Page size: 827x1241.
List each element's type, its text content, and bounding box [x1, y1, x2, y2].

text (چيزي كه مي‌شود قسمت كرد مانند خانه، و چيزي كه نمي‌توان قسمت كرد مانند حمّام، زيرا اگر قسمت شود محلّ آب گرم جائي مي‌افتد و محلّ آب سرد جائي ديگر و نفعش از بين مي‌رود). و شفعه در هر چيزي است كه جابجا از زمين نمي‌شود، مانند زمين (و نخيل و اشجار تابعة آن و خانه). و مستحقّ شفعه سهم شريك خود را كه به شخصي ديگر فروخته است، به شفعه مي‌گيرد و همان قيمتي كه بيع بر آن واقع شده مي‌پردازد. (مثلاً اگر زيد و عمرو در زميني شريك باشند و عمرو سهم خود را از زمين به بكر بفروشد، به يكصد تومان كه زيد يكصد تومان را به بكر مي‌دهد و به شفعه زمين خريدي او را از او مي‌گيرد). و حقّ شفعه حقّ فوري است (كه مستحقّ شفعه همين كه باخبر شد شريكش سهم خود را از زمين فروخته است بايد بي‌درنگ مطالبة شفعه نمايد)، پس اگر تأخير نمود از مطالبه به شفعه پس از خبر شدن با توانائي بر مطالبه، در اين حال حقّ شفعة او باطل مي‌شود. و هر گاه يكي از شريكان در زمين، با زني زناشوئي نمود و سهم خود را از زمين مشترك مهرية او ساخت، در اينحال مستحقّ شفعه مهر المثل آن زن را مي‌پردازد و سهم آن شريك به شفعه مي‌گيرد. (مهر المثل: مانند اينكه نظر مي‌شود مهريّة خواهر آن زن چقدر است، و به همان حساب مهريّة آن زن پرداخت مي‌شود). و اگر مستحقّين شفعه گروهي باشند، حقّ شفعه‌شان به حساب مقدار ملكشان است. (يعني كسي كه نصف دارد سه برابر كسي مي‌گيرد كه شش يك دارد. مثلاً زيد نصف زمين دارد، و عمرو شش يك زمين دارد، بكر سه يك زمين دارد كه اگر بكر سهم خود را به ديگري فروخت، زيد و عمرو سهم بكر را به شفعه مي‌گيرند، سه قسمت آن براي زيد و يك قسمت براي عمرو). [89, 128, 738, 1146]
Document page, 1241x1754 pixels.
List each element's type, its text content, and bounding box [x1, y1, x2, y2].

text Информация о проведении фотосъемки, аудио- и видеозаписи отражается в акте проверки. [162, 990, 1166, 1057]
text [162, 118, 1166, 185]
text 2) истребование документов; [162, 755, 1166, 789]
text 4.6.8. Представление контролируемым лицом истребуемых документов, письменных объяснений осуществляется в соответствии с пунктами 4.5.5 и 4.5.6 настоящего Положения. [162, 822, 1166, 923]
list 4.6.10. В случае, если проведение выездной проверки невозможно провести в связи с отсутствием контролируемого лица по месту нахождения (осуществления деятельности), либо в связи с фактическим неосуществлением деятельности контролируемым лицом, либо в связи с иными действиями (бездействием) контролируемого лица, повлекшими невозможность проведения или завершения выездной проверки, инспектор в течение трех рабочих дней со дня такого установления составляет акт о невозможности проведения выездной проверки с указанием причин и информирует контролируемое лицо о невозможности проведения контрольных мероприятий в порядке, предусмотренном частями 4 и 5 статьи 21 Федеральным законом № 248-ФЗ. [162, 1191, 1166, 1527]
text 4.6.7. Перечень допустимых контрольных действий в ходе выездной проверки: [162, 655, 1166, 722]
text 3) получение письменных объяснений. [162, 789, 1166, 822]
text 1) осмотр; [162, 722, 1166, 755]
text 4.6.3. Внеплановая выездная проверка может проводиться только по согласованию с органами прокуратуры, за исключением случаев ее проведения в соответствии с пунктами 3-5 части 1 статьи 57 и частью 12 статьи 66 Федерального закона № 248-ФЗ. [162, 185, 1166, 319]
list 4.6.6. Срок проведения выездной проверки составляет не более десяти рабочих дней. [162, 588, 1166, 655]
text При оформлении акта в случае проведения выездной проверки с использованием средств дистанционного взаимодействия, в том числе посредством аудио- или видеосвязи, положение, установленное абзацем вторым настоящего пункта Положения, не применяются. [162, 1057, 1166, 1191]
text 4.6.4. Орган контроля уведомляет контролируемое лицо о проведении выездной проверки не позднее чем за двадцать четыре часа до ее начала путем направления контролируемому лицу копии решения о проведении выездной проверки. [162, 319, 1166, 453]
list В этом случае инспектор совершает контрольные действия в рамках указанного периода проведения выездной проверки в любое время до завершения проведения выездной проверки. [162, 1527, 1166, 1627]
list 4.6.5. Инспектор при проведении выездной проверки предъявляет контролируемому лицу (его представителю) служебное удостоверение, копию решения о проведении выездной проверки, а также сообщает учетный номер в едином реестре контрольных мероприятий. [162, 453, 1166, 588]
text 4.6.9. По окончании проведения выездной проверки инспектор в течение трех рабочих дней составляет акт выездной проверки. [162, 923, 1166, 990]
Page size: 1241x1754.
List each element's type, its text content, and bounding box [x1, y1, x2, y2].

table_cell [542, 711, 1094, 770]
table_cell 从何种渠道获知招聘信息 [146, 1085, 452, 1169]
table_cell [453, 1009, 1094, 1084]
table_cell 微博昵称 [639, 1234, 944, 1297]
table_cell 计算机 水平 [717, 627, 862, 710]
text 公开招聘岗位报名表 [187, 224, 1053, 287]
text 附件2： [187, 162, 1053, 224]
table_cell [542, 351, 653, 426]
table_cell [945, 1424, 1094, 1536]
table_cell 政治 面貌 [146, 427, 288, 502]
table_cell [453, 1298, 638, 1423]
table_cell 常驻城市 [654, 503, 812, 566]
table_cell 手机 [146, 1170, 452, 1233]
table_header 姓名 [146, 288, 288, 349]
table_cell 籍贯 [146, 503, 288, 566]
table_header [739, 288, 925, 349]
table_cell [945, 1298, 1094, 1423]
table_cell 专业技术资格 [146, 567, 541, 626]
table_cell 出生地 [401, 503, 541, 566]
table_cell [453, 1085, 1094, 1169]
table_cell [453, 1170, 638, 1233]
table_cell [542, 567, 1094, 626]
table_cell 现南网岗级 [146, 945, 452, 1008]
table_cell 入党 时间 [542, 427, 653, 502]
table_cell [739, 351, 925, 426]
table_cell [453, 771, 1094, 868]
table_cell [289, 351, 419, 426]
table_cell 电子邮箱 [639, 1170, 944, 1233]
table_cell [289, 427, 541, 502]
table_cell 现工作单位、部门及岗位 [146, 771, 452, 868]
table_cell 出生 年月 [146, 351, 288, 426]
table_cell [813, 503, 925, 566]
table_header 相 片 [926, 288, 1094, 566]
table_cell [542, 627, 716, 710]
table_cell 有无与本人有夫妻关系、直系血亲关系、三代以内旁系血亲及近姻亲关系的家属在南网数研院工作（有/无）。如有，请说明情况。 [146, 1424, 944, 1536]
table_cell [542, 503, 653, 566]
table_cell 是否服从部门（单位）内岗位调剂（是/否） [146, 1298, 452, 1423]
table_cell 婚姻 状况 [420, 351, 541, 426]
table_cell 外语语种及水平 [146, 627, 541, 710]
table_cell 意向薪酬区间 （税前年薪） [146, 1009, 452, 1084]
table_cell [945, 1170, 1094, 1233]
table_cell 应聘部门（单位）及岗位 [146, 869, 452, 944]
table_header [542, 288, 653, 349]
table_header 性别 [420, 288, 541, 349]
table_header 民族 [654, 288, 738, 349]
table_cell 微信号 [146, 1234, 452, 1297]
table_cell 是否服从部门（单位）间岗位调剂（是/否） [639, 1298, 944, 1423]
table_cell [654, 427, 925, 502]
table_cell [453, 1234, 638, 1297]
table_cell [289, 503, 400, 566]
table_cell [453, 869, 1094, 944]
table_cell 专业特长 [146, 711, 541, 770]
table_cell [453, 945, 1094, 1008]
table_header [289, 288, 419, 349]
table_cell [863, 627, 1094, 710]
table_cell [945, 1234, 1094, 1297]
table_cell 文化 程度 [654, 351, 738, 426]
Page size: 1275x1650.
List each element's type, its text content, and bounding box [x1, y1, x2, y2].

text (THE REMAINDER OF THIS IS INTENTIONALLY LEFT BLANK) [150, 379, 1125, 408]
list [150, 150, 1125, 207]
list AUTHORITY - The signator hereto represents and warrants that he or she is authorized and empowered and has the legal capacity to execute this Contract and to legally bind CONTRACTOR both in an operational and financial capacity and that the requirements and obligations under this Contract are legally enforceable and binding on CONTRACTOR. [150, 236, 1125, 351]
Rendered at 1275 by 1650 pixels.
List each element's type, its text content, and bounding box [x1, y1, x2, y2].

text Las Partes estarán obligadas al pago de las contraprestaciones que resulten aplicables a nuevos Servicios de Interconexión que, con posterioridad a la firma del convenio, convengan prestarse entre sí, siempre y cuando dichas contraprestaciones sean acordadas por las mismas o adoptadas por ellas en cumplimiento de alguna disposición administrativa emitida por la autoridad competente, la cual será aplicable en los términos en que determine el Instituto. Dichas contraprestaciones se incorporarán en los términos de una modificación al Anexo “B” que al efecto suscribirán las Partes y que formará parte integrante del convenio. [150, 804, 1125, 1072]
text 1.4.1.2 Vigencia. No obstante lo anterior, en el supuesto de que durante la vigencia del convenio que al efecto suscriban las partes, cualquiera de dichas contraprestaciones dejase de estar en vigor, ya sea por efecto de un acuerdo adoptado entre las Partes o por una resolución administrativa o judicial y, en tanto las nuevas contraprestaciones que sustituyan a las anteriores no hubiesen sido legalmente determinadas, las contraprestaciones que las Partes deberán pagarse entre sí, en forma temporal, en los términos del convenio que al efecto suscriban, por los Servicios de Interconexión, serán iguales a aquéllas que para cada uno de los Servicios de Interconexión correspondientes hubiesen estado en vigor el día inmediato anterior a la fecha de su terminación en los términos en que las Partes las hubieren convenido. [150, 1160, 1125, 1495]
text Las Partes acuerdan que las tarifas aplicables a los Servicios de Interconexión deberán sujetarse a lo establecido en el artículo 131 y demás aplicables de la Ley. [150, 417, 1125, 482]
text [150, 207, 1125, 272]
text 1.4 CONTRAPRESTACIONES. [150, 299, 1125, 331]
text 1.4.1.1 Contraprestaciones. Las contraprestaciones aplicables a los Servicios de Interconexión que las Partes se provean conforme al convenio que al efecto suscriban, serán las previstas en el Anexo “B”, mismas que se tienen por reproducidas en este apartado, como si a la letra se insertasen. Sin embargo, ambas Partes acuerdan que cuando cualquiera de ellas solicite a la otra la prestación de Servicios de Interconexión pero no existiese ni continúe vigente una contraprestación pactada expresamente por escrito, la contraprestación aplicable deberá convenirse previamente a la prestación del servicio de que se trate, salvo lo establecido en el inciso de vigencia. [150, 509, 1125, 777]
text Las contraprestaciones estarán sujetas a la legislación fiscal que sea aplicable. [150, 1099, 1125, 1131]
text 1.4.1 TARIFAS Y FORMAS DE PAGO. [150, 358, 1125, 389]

◇ ◇ ◇

Problem to solve
Could you state how many lines of the data include the word "estarán"? Only the number is needed.

Your response
2